Docs on string-to-key routines?

Henry B. Hotz hotz at jpl.nasa.gov
Fri Mar 12 03:41:06 EST 2004


At 8:54 PM -0500 3/11/04, Jeffrey Hutzelman wrote:
>On Thursday, March 11, 2004 16:38:46 -0800 "Henry B. Hotz" 
><hotz at jpl.nasa.gov> wrote:
>
>>Where is the "real" description of the string-to-key functions, V4, AFS,
>>and V5?
>AFS supports only the single-DES enctype.  The AFS string-to-key 
>function is not documented; you'll have to read the source.
>
>All of these functions support input of essentially unlimited length.

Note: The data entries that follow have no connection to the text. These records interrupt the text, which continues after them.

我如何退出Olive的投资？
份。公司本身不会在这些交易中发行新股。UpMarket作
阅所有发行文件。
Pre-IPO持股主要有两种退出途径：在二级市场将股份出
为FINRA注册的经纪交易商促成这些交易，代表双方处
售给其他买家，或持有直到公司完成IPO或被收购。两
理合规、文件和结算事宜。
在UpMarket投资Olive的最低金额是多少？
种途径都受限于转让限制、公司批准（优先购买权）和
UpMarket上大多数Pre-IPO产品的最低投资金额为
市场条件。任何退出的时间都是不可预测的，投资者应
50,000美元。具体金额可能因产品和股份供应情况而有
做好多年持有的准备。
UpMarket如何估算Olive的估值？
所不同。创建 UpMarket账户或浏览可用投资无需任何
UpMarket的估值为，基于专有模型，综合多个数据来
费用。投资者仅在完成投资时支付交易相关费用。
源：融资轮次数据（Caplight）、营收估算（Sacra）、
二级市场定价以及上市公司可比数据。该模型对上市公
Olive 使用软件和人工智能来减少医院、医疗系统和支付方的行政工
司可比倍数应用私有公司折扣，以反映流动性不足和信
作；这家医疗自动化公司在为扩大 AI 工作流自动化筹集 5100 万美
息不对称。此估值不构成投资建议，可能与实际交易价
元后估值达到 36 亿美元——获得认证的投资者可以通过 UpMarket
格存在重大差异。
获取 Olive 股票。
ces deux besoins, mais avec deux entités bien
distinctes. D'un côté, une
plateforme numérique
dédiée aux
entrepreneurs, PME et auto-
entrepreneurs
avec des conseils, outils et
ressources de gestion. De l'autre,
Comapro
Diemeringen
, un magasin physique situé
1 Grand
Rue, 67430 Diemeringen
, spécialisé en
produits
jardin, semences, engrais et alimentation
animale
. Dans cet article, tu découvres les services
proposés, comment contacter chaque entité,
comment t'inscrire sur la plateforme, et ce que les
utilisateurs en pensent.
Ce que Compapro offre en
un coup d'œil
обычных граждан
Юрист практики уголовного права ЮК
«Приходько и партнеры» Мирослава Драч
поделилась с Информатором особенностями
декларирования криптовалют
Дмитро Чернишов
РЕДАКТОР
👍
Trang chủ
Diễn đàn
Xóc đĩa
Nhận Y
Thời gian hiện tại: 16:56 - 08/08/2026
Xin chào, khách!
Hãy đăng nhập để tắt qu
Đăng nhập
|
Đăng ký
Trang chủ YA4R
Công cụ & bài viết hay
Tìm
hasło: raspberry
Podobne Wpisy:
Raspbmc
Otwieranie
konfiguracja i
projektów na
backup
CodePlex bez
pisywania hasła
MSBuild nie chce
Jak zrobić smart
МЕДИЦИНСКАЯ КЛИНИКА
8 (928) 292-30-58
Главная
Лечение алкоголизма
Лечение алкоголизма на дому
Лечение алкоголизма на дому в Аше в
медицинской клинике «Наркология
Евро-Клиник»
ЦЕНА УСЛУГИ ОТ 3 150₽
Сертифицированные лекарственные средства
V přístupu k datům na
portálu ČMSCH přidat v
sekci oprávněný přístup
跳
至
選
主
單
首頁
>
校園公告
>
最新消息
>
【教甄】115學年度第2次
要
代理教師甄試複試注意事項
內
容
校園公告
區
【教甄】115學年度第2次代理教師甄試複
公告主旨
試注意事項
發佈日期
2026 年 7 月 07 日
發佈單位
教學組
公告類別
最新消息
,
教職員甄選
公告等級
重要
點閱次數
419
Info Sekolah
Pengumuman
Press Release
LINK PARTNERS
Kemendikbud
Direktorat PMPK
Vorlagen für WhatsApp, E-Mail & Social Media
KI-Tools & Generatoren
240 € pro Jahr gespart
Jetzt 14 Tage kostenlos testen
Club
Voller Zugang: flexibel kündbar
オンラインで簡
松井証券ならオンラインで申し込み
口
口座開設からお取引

Just looked at the OpenAFS code and some old KTH code.  The former 
has a loop of some kind with no obvious limit (as you said).  The 
latter uses a different algorithm for length <=8 from >8.  In the 
latter case they have an array of size 512 which might imply a limit 
of 511 characters.  That's big enough.

And yes, on reflection, I suppose a 256-bit AES key algorithm would 
have to be more than trivially different from a 56-bit-plus-parity 
DES key algorithm.
-- 
The opinions expressed in this message are mine,
not those of Caltech, JPL, NASA, or the US Government.